WHAT TO PRODUCE
Check every line of the records below for the string "href" and copy the ones that have it.
** MATERIAL PROVIDED follows **
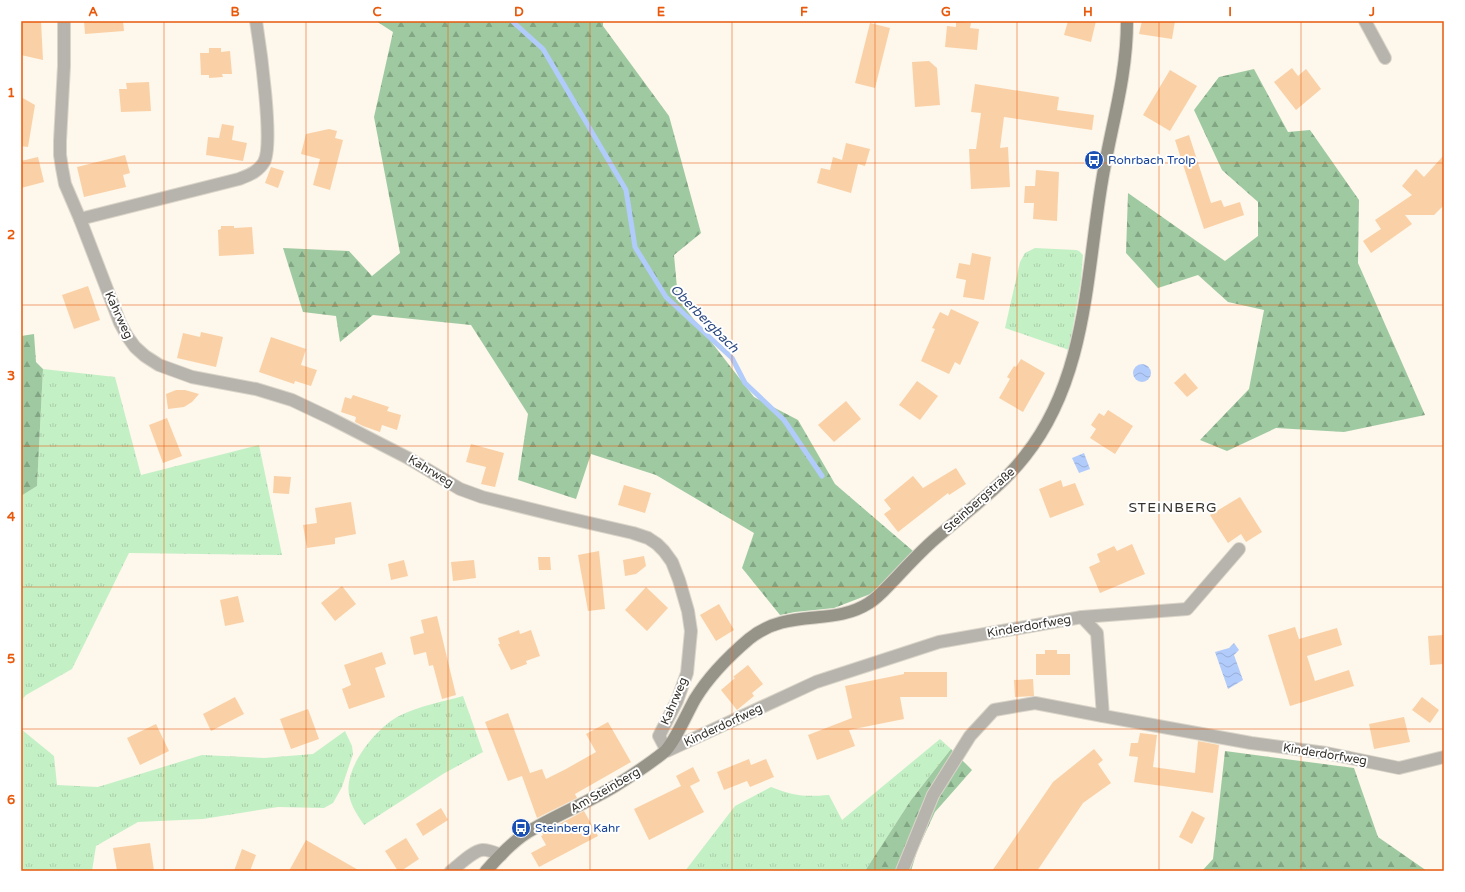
<svg xmlns="http://www.w3.org/2000/svg" width="1465" height="892" viewBox="0 0 1465 892" font-family="'Varela Round',sans-serif">
<defs>
<pattern id="grass-tufts" width="24" height="20" patternUnits="userSpaceOnUse"><rect width="24" height="20" fill="#c4f0c6"/><path d="M3 7l-1-3M5 7V3M7 7l1-3M15 17l-1-3M17 17v-4M19 17l1-3" fill="none" stroke="#a9ceaa"/></pattern>
<pattern id="forest-firs" width="22" height="20" patternUnits="userSpaceOnUse"><rect width="22" height="20" fill="#9fcaa1"/><path d="M5 1l3.5 6h-7zM16 11l3.5 6h-7z" fill="#82a583"/></pattern>
<pattern id="water-waves" width="16" height="10" patternUnits="userSpaceOnUse"><rect width="16" height="10" fill="#b1cbfb"/><path d="M0 5q4-4 8 0t8 0" fill="none" stroke="#99afd7"/></pattern>
</defs>
<rect width="100%" height="100%" fill="#fef7eb"/>
<g fill="url(#grass-tufts)">
<polygon points="1035,248 1076,250 1079,251 1083,255 1081,280 1069,350 1005,328 1020,262 1025,253"/>
<polygon points="43,369 115,377 141,475 259,445 282,555 129,553 72,669 26,695 21,701 21,496 37,486"/>
<path d="M463 696 483 752 443 774 364 825C358 816 351 806 349 795 344 767 376 728 399 716 419 706 442 702 463 696Z"/>
<polygon points="21,729 54,756 57,785 98,787 202,755 264,758 313,754 345,731 352,746 353,754 342,787 333,803 324,808 278,807 203,819 138,822 96,846 92,871 21,871"/>
<path d="M940 739 951 749 911 800 865 871H685L735 806 771 787C795 796 803 797 829 795L842 820Z"/>
</g>
<g fill="url(#forest-firs)">
<polygon points="376,21 603,21 603,26 669,116 701,233 674,255 678,299 754,397 798,420 835,484 913,551 873,593 834,608 795,612 780,615 742,568 754,533 656,475 591,454 576,499 518,480 528,414 471,325 373,315 340,342 336,316 303,312 283,248 349,251 372,276 400,253 374,117 393,32"/>
<polygon points="1254,69 1288,132 1310,130 1359,200 1358,263 1425,415 1344,432 1276,428 1227,451 1200,440 1249,389 1264,310 1228,302 1198,275 1158,288 1126,253 1128,193 1225,261 1258,236 1258,202 1222,170 1194,110 1219,77"/>
<polygon points="34,334 36,362 43,369 37,486 21,496 21,336"/>
<polygon points="951,749 972,770 935,812 917,851 911,871 865,871 911,800"/>
<polygon points="1225,751 1354,768 1378,837 1427,871 1202,871 1213,859"/>
</g>
<g fill="url(#water-waves)">
<circle cx="1142" cy="373" r="9"/>
<polygon points="1084,453 1090,469 1079,473 1072,458"/>
<polygon points="1234,643 1239,650 1234,655 1243,680 1228,689 1215,652 1229,648"/>
</g>
<g fill="none" stroke-linecap="round" stroke-linejoin="round">
<polyline stroke="#b1cbfb" stroke-width="5" points="512,21 543,49 626,190 635,247 666,297 732,358 745,383 784,420 822,476"/>
</g>
<g fill="#fad1a6">
<polygon points="21,21 41,21 43,60 21,55"/>
<polygon points="84,21 123,21 124,31 85,34"/>
<polygon points="1068,21 1096,21 1091,42 1064,35"/>
<polygon points="1142,21 1175,21 1172,39 1139,34"/>
<polygon points="956,22 971,23 970,28 979,29 977,50 945,47 947,26 956,27"/>
<polygon points="870,23 890,28 875,88 855,83"/>
<polygon points="209,48 221,48 221,52 230,51 232,74 222,74 223,77 209,78 209,75 201,75 200,53 209,53"/>
<polygon points="929,61 937,68 940,105 915,107 912,62"/>
<polygon points="1292,68 1298,76 1306,69 1321,89 1296,110 1274,82"/>
<polygon points="1170,70 1197,86 1170,131 1143,115"/>
<polygon points="149,82 151,111 121,112 119,89 127,89 126,83"/>
<polygon points="975,84 1059,97 1057,110 1094,115 1092,130 1004,117 1000,148 1008,147 1010,187 971,189 969,149 976,149 981,113 971,112"/>
<polygon points="21,97 35,105 28,147 21,146"/>
<polygon points="222,124 234,126 232,140 247,143 243,161 206,155 208,137 219,138"/>
<polygon points="329,129 337,131 335,138 343,140 330,190 313,185 320,159 301,154 306,134"/>
<polygon points="1189,135 1211,203 1221,200 1224,207 1240,202 1244,215 1204,229 1175,140"/>
<polygon points="846,143 870,149 865,166 858,164 851,193 817,183 821,168 830,170 833,157 842,160"/>
<polygon points="125,155 130,173 123,175 126,187 84,197 77,167"/>
<polygon points="1444,155 1444,205 1434,215 1405,215 1412,224 1371,253 1363,241 1381,229 1375,220 1412,195 1402,186 1416,169 1424,177"/>
<polygon points="38,157 44,182 21,188 21,161"/>
<polygon points="271,167 284,171 278,188 265,183"/>
<polygon points="1036,170 1059,172 1057,221 1033,219 1034,203 1024,203 1025,186 1035,186"/>
<polygon points="221,226 234,226 234,228 252,227 254,254 219,256 218,230 221,229"/>
<polygon points="972,253 991,257 984,300 963,297 966,280 956,278 959,263 970,265"/>
<polygon points="88,286 100,320 74,329 62,295"/>
<polygon points="951,309 979,322 960,365 955,362 949,374 921,361 935,329 932,328 940,312 948,316"/>
<polygon points="201,332 223,337 216,367 177,358 183,333 200,337"/>
<polygon points="271,337 306,349 301,365 317,370 311,386 295,381 294,384 259,372"/>
<polygon points="1021,359 1045,373 1023,412 999,398 1010,379 1007,377 1014,366 1016,367"/>
<polygon points="1185,373 1198,388 1187,397 1174,383"/>
<polygon points="917,381 938,396 920,420 899,405"/>
<polygon points="176,390 185,390 199,394 192,402 184,407 168,409 166,394"/>
<polygon points="353,395 389,407 387,411 401,415 397,430 382,425 380,432 363,426 355,422 356,417 341,412 345,397 351,399"/>
<polygon points="846,401 861,419 834,442 818,425"/>
<polygon points="1108,410 1133,426 1115,454 1090,438 1096,429 1091,425 1099,413 1104,416"/>
<polygon points="167,418 182,456 163,463 149,425"/>
<polygon points="471,444 504,453 495,487 481,484 486,467 466,462"/>
<polygon points="956,468 966,484 949,495 948,493 898,532 884,514 891,509 884,500 913,476 923,488"/>
<polygon points="274,476 291,477 289,494 273,493"/>
<polygon points="1061,480 1063,487 1075,483 1084,505 1050,518 1039,489"/>
<polygon points="624,485 651,493 645,513 618,505"/>
<polygon points="1240,497 1262,532 1246,542 1241,534 1228,543 1210,515"/>
<polygon points="351,502 356,534 335,538 335,544 307,548 303,525 317,523 315,508"/>
<polygon points="1132,544 1145,574 1100,593 1089,567 1100,562 1097,554 1114,546 1117,551"/>
<polygon points="599,551 605,609 588,611 578,555"/>
<polygon points="644,556 646,566 636,574 625,576 623,560"/>
<polygon points="538,557 550,557 551,570 539,570"/>
<polygon points="404,560 408,576 391,580 388,564"/>
<polygon points="474,560 476,578 453,581 451,562"/>
<polygon points="342,586 356,604 335,621 321,603"/>
<polygon points="646,587 668,608 647,631 625,610"/>
<polygon points="238,596 244,622 225,626 220,600"/>
<polygon points="719,604 734,630 716,641 700,615"/>
<polygon points="437,616 456,695 442,699 433,665 429,666 426,652 414,655 410,637 424,633 421,620"/>
<polygon points="1295,627 1299,639 1337,628 1342,645 1307,656 1315,681 1349,670 1354,686 1290,706 1268,635"/>
<polygon points="519,630 520,634 531,630 540,656 526,661 527,664 511,670 498,644 500,644 498,638"/>
<polygon points="1444,635 1444,664 1430,665 1428,636"/>
<polygon points="1045,650 1057,650 1057,654 1070,654 1070,675 1036,675 1036,654 1045,654"/>
<polygon points="382,652 386,664 375,668 385,697 349,709 342,689 351,685 344,665"/>
<polygon points="748,665 763,684 752,693 754,696 737,710 721,690 735,678 733,677"/>
<polygon points="904,672 947,672 947,697 900,697 904,719 849,730 855,746 817,760 808,735 852,718 845,686 904,674"/>
<polygon points="1033,679 1034,696 1015,697 1014,680"/>
<polygon points="235,697 244,714 211,731 203,714"/>
<polygon points="1422,697 1439,710 1430,723 1412,710"/>
<polygon points="308,709 319,739 291,749 280,719"/>
<polygon points="508,713 530,773 542,769 546,779 566,769 596,752 586,734 608,722 631,762 575,794 577,798 537,818 522,776 508,781 485,722"/>
<polygon points="1404,717 1410,742 1374,749 1369,724"/>
<polygon points="156,724 169,751 140,765 127,738"/>
<polygon points="1140,733 1157,735 1153,767 1195,773 1198,741 1219,745 1213,793 1134,782 1138,757 1129,756 1131,743 1138,743"/>
<polygon points="1094,749 1103,760 1098,764 1111,783 1083,803 1037,871 992,871 1053,782"/>
<polygon points="749,759 751,765 766,759 774,777 750,787 747,781 724,790 717,772"/>
<polygon points="693,767 700,781 690,786 704,812 649,840 634,809 681,786 676,776"/>
<polygon points="441,808 448,820 423,836 416,824"/>
<polygon points="584,811 598,836 539,867 531,853 546,845 541,836 543,835 542,833"/>
<polygon points="1192,811 1205,818 1192,844 1179,837"/>
<polygon points="406,838 419,859 401,871 398,871 385,851"/>
<polygon points="306,840 360,871 289,871"/>
<polygon points="150,843 154,871 117,871 113,848"/>
<polygon points="242,849 256,855 250,871 234,871"/>
</g>
<g fill="none" stroke-linecap="round" stroke-linejoin="round">
<g stroke="#dad4c9" stroke-width="14">
<g id="minor">
<polyline points="64,21 64,66 60,141 60,155 62,168 65,184 80,219 120,323 127,336 135,347 145,356 159,365 192,377 256,389 292,400 330,418 408,458 460,489 482,497 559,516 633,533 648,538 657,544 664,551 672,562 679,580 688,611 691,631 687,673 677,701 659,736 667,751 816,682 939,642 1082,617 1187,609 1239,549"/>
<polyline points="1365,21 1385,58"/>
<path d="M80 219 239 179C249 175 258 172 264 162 274 144 260 46 256 21"/>
<polyline points="1082,617 1097,633 1103,716 1251,743 1326,753 1399,768 1444,757"/>
<path d="M451 871C459 865 473 851 482 850 488 849 495 853 501 855"/>
<polyline points="902,871 933,795 970,736 994,710 1035,703 1103,716"/>
</g>
</g>
<g stroke="#dad4c9" stroke-width="14">
<path id="secondary" d="M486 871C498 857 512 842 528 832 556 815 587 803 615 786 631 776 648 765 663 753 673 746 688 711 695 699 709 676 729 656 749 639 788 607 832 627 869 603 879 597 887 587 895 579 908 565 921 551 936 538 966 512 1000 488 1025 456 1087 378 1086 275 1102 181 1111 126 1127 78 1127 21"/>
</g>
<use href="#minor" stroke="#b6b4ad" stroke-width="12"/>
<use href="#secondary" stroke="#969389" stroke-width="12"/>
</g>
<path fill="none" stroke="#e8590c" stroke-width="1" stroke-opacity="0.55" d="M164 21V871M306 21V871M448 21V871M590 21V871M732 21V871M875 21V871M1017 21V871M1159 21V871M1301 21V871M21 163H1444M21 305H1444M21 446H1444M21 587H1444M21 729H1444"/>
<defs>
<g id="bus-disc" transform="scale(1)"><circle r="9.5" fill="#1a4fb4" stroke="#fff"/><path d="M-5-6H5V4H4V6H2V4H-2V6H-4V4H-5ZM-3.5-4V0h7V-4ZM-3.5 1.2v1.5H-2V1.2ZM2 1.2v1.5H3.5V1.2Z" fill="#fff"/></g>
</defs>
<g fill-rule="evenodd">
<use href="#bus-disc" x="1094" y="160"/>
<use href="#bus-disc" x="521" y="828"/>
</g>
<g text-anchor="middle" stroke-width="4" stroke-linejoin="round" paint-order="stroke">
<g font-size="12" fill="#164399" stroke="#fff" text-anchor="start">
<text x="1108" y="164">Rohrbach Trolp</text>
<text x="535" y="832">Steinberg Kahr</text>
</g>
<g font-size="12" fill="#35322c" stroke="#fff">
<text transform="translate(119 315) rotate(65)" y="4">Kahrweg</text>
<text transform="translate(431 471) rotate(31)" y="4">Kahrweg</text>
<text transform="translate(979 500) rotate(-42)" y="4">Steinbergstraße</text>
<text transform="translate(1029 626) rotate(-10)" y="4">Kinderdorfweg</text>
<text transform="translate(674 701) rotate(-67)" y="4">Kahrweg</text>
<text transform="translate(723 725) rotate(-25)" y="4">Kinderdorfweg</text>
<text transform="translate(1325 754) rotate(9)" y="4">Kinderdorfweg</text>
<text transform="translate(605 790) rotate(-30)" y="4">Am Steinberg</text>
</g>
<g font-size="13" font-style="italic" fill="#2a4881" stroke="#fff">
<text transform="translate(705 318) rotate(45)" y="5">Oberbergbach</text>
</g>
<g font-size="14" letter-spacing="1" fill="#35322c" stroke="#fff">
<text x="1173" y="512">STEINBERG</text>
</g>
</g>
<rect width="1465" height="892" fill="none" stroke="#ffffff" stroke-width="44"/>
<rect x="22" y="22" width="1421" height="848" fill="none" stroke="#e8590c" stroke-width="1.5"/>
<g font-size="13" text-anchor="middle" font-weight="bold" fill="#e8590c">
<text x="93" y="16">A</text>
<text x="235" y="16">B</text>
<text x="377" y="16">C</text>
<text x="519" y="16">D</text>
<text x="661" y="16">E</text>
<text x="804" y="16">F</text>
<text x="946" y="16">G</text>
<text x="1088" y="16">H</text>
<text x="1230" y="16">I</text>
<text x="1372" y="16">J</text>
<text x="11" y="97">1</text>
<text x="11" y="239">2</text>
<text x="11" y="380">3</text>
<text x="11" y="521">4</text>
<text x="11" y="663">5</text>
<text x="11" y="804">6</text>
</g>
</svg>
** End of MATERIAL PROVIDED **
RESPONSE TO THIS TASK
<use href="#minor" stroke="#b6b4ad" stroke-width="12"/>
<use href="#secondary" stroke="#969389" stroke-width="12"/>
<use href="#bus-disc" x="1094" y="160"/>
<use href="#bus-disc" x="521" y="828"/>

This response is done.